►
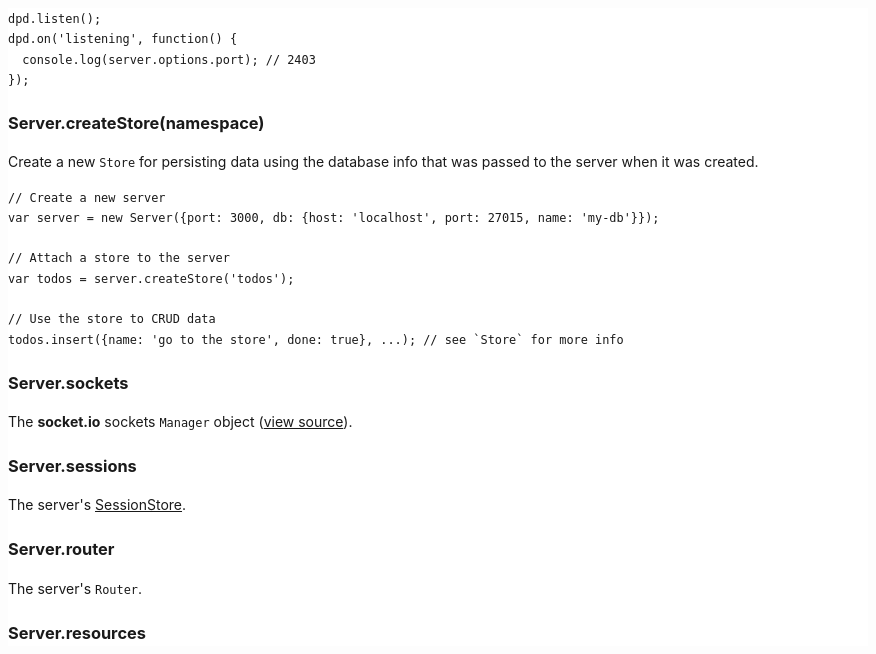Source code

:     dpd.listen();
    dpd.on('listening', function() {
      console.log(server.options.port); // 2403
    });

### Server.createStore(namespace)  

Create a new `Store` for persisting data using the database info that was passed to the server when it was created.

    // Create a new server
    var server = new Server({port: 3000, db: {host: 'localhost', port: 27015, name: 'my-db'}});

    // Attach a store to the server
    var todos = server.createStore('todos');

    // Use the store to CRUD data
    todos.insert({name: 'go to the store', done: true}, ...); // see `Store` for more info

### Server.sockets 

The **socket.io** sockets `Manager` object ([view source](https://github.com/LearnBoost/socket.io/blob/master/lib/manager.js)).

### Server.sessions 

The server's [SessionStore](/docs/developing-modules/internal-api/session-store.md).

### Server.router 

The server's `Router`.

### Server.resources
◄
### ASSIGNMENT
Retype all of the rows above character for character, leaving out the picture.

### OUTPUT
Source code

:     dpd.listen();
    dpd.on('listening', function() {
      console.log(server.options.port); // 2403
    });

### Server.createStore(namespace)  

Create a new `Store` for persisting data using the database info that was passed to the server when it was created.

    // Create a new server
    var server = new Server({port: 3000, db: {host: 'localhost', port: 27015, name: 'my-db'}});

    // Attach a store to the server
    var todos = server.createStore('todos');

    // Use the store to CRUD data
    todos.insert({name: 'go to the store', done: true}, ...); // see `Store` for more info

### Server.sockets 

The **socket.io** sockets `Manager` object ([view source](https://github.com/LearnBoost/socket.io/blob/master/lib/manager.js)).

### Server.sessions 

The server's [SessionStore](/docs/developing-modules/internal-api/session-store.md).

### Server.router 

The server's `Router`.

### Server.resources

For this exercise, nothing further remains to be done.